Das Wahlergebnis sei bis heute ein entscheidender Faktor in Bezug auf die Abwanderung, sagt Reha Ruhavioglu, Soziologe und Mitglied der Denkfabrik Kurdish Studies in Diyarbakir. "Hätte die Opposition damals gewonnen, wäre die Migration wahrscheinlich stark zurückgegangen", glaubt er.
Letztes Jahr 60.000 Asylanträge aus der Türkei
Mehr als 60.000 Menschen aus der Türkei, die deutliche Mehrheit davon Kurden, haben 2023 einen Antrag auf Asyl in Deutschland gestellt. Damit sind sie nach Syrern die zweitgrößte Gruppe an Antragstellern. Das ist eine Zunahme von 155 Prozent im Vergleich zum Vorjahr.
"Die Zukunft wurde diesen Menschen politisch und wirtschaftlich zu unsicher", erklärt Ruhavioglu. "Sie verlassen das Land, weil sie nicht wissen: Wie lange muss ich die politische Situation noch aushalten? Wie weit wird der Währungsverfall noch gehen oder wie lange werde ich arbeitslos sein?"
Wer zurückbleibt
Auch eine Wirtschaftskrise belastet die Menschen in der Türkei seit Jahren, egal welcher Herkunft. Die Inflation liegt dauerhaft hoch, aktuell bei rund 67 Prozent. Die Währung büßt seit Jahren stark an Wert zum Euro oder Dollar ein und die Mieten steigen in vielen Städten teilweise monatlich, auch in Diyarbakir.

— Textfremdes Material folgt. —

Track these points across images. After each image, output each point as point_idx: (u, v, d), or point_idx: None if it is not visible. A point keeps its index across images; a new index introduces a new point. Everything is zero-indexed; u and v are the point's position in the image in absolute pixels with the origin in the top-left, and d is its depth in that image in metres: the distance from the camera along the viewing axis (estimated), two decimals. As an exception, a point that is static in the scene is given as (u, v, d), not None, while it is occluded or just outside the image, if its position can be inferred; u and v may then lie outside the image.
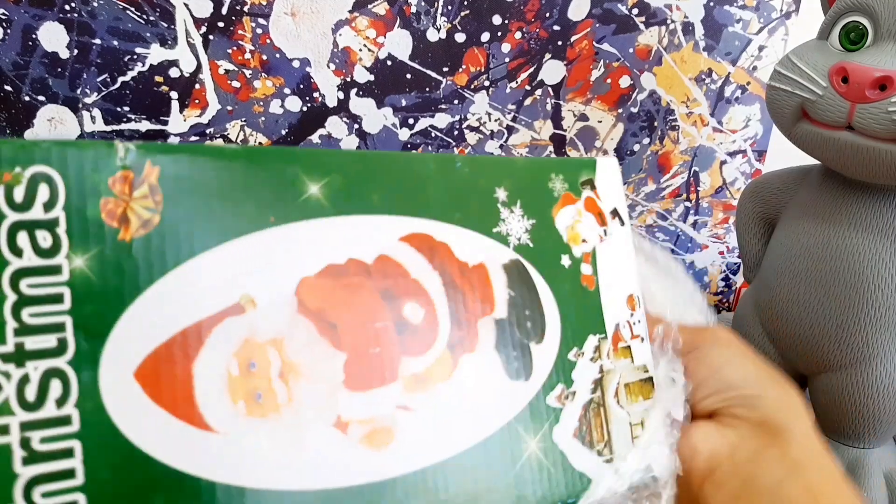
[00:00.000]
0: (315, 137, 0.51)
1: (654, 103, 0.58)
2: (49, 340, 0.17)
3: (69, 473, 0.17)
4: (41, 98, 0.44)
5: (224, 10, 0.46)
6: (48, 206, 0.17)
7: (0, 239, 0.17)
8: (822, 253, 0.38)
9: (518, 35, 0.53)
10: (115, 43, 0.44)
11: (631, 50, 0.56)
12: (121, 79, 0.45)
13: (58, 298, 0.17)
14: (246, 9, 0.46)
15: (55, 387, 0.17)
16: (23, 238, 0.17)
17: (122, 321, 0.18)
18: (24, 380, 0.17)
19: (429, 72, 0.51)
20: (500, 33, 0.52)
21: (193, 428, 0.18)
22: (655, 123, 0.59)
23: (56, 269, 0.17)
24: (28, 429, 0.17)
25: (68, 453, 0.17)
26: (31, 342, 0.17)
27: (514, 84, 0.54)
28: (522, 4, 0.52)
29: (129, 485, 0.18)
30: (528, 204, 0.27)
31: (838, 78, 0.34)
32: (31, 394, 0.17)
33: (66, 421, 0.17)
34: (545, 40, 0.53)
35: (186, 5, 0.45)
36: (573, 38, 0.54)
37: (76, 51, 0.44)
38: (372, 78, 0.50)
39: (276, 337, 0.20)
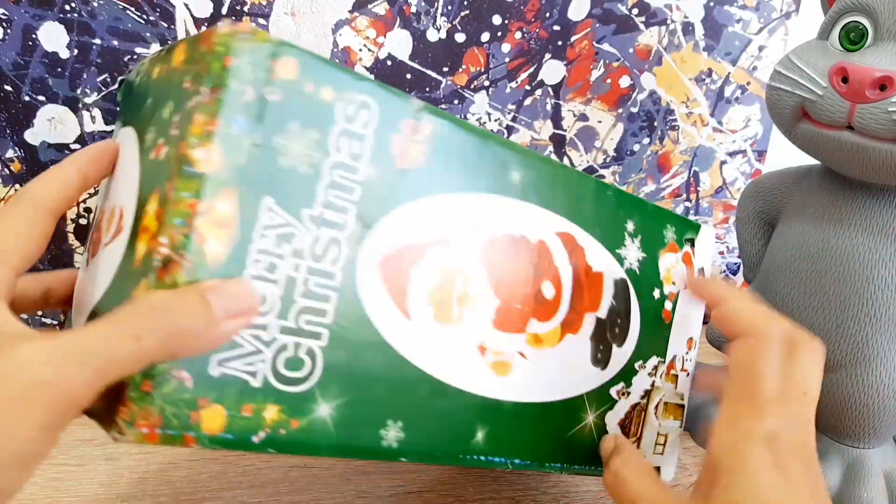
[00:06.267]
0: (315, 137, 0.51)
1: (654, 103, 0.58)
2: (338, 217, 0.23)
3: (323, 312, 0.23)
4: (41, 98, 0.44)
5: (224, 10, 0.46)
6: (365, 125, 0.23)
7: (332, 138, 0.23)
8: (822, 253, 0.38)
9: (518, 35, 0.53)
10: (115, 43, 0.44)
11: (631, 50, 0.56)
12: (121, 79, 0.45)
13: (351, 190, 0.23)
14: (246, 9, 0.46)
15: (332, 250, 0.23)
16: (344, 141, 0.23)
17: (380, 223, 0.24)
18: (317, 238, 0.23)
19: (429, 72, 0.51)
20: (500, 33, 0.52)
21: (399, 311, 0.25)
22: (655, 123, 0.59)
23: (356, 170, 0.23)
24: (311, 273, 0.23)
25: (327, 298, 0.23)
26: (329, 214, 0.23)
27: (514, 84, 0.54)
28: (522, 4, 0.52)
29: (353, 335, 0.24)
30: (645, 240, 0.33)
31: (838, 78, 0.34)
32: (319, 249, 0.23)
33: (331, 276, 0.23)
34: (545, 40, 0.53)
35: (186, 5, 0.45)
36: (573, 38, 0.54)
37: (76, 51, 0.44)
38: (372, 78, 0.50)
39: (463, 270, 0.26)
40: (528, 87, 0.55)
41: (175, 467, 0.38)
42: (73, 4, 0.43)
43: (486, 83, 0.53)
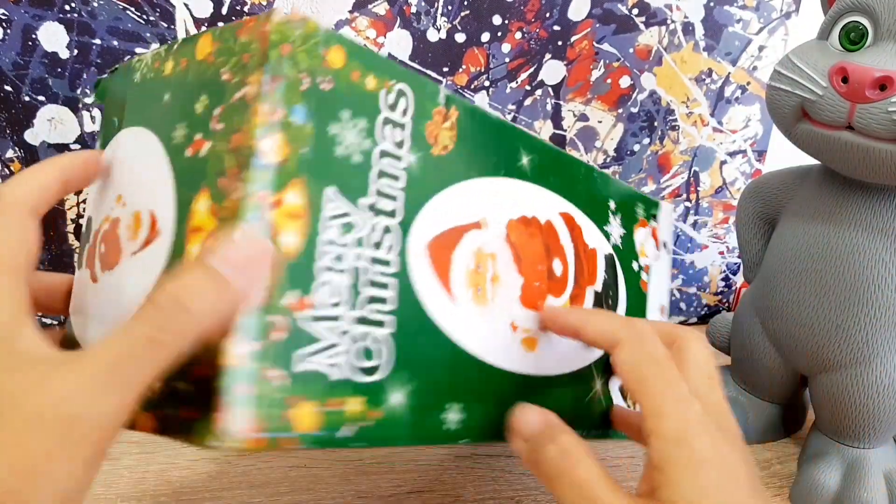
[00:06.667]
0: (315, 137, 0.51)
1: (654, 103, 0.58)
2: (389, 205, 0.23)
3: (385, 300, 0.23)
4: (41, 98, 0.44)
5: (224, 10, 0.46)
6: (403, 113, 0.24)
7: (378, 126, 0.23)
8: (822, 253, 0.38)
9: (518, 35, 0.53)
10: (115, 43, 0.44)
11: (631, 50, 0.56)
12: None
13: (397, 178, 0.24)
14: (246, 9, 0.46)
15: (387, 239, 0.23)
16: (388, 130, 0.23)
17: (424, 209, 0.25)
18: (374, 227, 0.23)
19: (429, 72, 0.51)
20: (500, 33, 0.52)
21: (446, 294, 0.25)
22: (655, 123, 0.59)
23: (400, 157, 0.24)
24: (371, 262, 0.23)
25: (386, 286, 0.23)
26: (381, 202, 0.23)
27: (514, 84, 0.54)
28: (522, 4, 0.52)
29: (410, 321, 0.24)
30: (623, 218, 0.36)
31: (838, 78, 0.34)
32: (376, 237, 0.23)
33: (388, 263, 0.23)
34: (545, 40, 0.53)
35: (186, 5, 0.45)
36: (573, 38, 0.54)
37: (76, 51, 0.44)
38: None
39: (493, 253, 0.27)
40: (528, 87, 0.55)
41: (175, 467, 0.38)
42: (73, 4, 0.43)
43: (487, 83, 0.53)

Die überwiegende Mehrheit, die den kurdischen Südosten verlässt, sei jung und gut qualifiziert. "Wir verlieren immer mehr qualifizierte Arbeitskräfte", sagt Ruhavioglu. Das sei auch ein Nachteil für die kurdische Politik. "Es fehlen Führungskräfte, auch für die Zivilgesellschaft. Zurück bleiben derzeit die, die es sich nicht leisten können, zu gehen."
Zwangsverwaltung kurdischer Städte
Ein großes Problem sei zudem die sogenannte Zwangsverwaltung. Unter der stehen die meisten kurdisch geprägten Städte seit Jahren. Auch nach den letzten Kommunalwahlen 2019 wurde ein gewählter Bürgermeister nach dem nächsten - oft unter fadenscheinigen Vorwürfen - angeklagt, verhaftet und schließlich abgesetzt.
Die Zwangsverwalter sind Beamte, eingesetzt von Erdogan. Viele Kurdinnen und Kurden befürchten, dass dies auch nach den jetzt anstehenden Kommunalwahlen am Sonntag wieder der Fall sein wird - ein Teufelskreis. "Das entmutigt die Menschen natürlich, zur Wahl zu gehen", erklärt Ruhavioglu. "Es ist als würde man sagen: Ihr habt kein Recht auf politische Teilnahme, der Wählerwille wird drei Monate später sowieso für nichtig erklärt."
Wiederholung statt Aufbau
In der Tanzschule macht sich Barutçu ebenfalls Gedanken, was die nächste Zeit für sie bringt. Auch bei ihr kommen immer mal wieder Gedanken, Diyarbakir zu verlassen. Vielleicht nicht gleich ins Ausland, aber zumindest zurück nach Istanbul oder eine andere Stadt im Westen des Landes.
Denn die Schüler werden weniger - und vor allem: Sie wechseln ständig, "Man findet sich gerade als Gruppe zusammen, aber da ist dieser ständige Wechsel an Menschen", erzählt sie. "Und dadurch fühlt es sich für mich so an, als würde ich die gleiche Sache ständig wiederholen, anstatt gemeinsam etwas aufzubauen. Das ist traurig, auch weil es nicht nur meine Arbeit hier betrifft, sondern auch mein soziales Umfeld." Vorerst will sie bleiben, sagt sie. Hoffnung ist bei ihr noch da.